WHAT IS REQUIRED:
Return only the stretch of the material below that begins with the line containing "(pancreatic) stained with" and ends with the line containing "non-Hodgkin's type, Low", exactly; both of those lines belong to it.

*-*-*

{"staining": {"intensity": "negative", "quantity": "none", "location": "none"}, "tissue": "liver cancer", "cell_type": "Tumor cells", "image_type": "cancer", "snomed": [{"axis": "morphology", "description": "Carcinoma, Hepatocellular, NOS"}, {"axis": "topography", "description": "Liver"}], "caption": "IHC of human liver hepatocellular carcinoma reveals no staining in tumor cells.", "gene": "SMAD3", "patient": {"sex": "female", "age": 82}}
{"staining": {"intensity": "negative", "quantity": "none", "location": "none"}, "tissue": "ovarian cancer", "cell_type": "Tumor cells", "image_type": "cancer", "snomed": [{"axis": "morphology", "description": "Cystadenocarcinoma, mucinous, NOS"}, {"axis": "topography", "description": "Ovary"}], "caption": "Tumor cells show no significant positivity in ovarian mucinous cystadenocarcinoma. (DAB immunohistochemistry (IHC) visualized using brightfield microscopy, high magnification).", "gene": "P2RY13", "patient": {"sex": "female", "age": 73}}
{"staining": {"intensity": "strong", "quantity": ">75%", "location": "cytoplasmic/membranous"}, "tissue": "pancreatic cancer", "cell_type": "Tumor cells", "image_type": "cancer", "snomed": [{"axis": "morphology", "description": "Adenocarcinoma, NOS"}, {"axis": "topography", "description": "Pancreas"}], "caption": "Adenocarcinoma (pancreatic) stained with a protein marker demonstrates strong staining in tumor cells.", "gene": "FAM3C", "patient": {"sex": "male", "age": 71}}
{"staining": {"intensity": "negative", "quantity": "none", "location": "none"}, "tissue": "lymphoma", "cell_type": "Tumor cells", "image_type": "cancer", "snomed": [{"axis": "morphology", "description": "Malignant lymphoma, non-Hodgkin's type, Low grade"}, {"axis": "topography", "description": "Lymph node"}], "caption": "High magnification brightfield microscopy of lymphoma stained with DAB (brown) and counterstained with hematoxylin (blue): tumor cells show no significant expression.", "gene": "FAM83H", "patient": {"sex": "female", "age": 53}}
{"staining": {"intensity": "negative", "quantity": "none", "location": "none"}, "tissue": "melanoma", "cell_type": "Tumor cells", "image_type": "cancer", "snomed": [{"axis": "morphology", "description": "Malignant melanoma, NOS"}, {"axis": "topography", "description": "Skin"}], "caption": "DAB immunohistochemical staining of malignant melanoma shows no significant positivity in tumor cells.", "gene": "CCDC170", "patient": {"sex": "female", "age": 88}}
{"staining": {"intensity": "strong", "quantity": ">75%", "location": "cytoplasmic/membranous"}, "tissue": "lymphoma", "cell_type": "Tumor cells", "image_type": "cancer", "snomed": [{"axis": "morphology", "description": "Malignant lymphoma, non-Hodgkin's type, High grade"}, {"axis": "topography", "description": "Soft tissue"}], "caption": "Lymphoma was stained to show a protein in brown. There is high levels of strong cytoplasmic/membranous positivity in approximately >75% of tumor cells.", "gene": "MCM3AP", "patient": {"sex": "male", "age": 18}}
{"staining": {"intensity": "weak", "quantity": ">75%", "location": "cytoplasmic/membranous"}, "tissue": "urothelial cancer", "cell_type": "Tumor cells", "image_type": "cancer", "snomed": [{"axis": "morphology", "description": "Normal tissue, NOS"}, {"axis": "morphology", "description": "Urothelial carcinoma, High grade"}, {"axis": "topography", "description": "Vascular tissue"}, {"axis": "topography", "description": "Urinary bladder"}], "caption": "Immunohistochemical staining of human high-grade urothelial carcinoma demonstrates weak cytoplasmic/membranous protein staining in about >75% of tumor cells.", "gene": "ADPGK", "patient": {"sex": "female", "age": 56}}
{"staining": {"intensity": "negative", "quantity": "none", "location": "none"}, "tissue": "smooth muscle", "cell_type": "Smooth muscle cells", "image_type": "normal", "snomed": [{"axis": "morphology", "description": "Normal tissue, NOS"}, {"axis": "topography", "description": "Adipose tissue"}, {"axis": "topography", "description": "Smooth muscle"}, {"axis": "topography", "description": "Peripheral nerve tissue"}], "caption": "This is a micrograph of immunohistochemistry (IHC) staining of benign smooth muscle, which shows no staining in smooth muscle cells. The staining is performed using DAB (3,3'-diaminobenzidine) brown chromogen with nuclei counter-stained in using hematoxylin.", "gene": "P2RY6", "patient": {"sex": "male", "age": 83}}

*-*-*

SOLUTION BELOW:
{"staining": {"intensity": "strong", "quantity": ">75%", "location": "cytoplasmic/membranous"}, "tissue": "pancreatic cancer", "cell_type": "Tumor cells", "image_type": "cancer", "snomed": [{"axis": "morphology", "description": "Adenocarcinoma, NOS"}, {"axis": "topography", "description": "Pancreas"}], "caption": "Adenocarcinoma (pancreatic) stained with a protein marker demonstrates strong staining in tumor cells.", "gene": "FAM3C", "patient": {"sex": "male", "age": 71}}
{"staining": {"intensity": "negative", "quantity": "none", "location": "none"}, "tissue": "lymphoma", "cell_type": "Tumor cells", "image_type": "cancer", "snomed": [{"axis": "morphology", "description": "Malignant lymphoma, non-Hodgkin's type, Low grade"}, {"axis": "topography", "description": "Lymph node"}], "caption": "High magnification brightfield microscopy of lymphoma stained with DAB (brown) and counterstained with hematoxylin (blue): tumor cells show no significant expression.", "gene": "FAM83H", "patient": {"sex": "female", "age": 53}}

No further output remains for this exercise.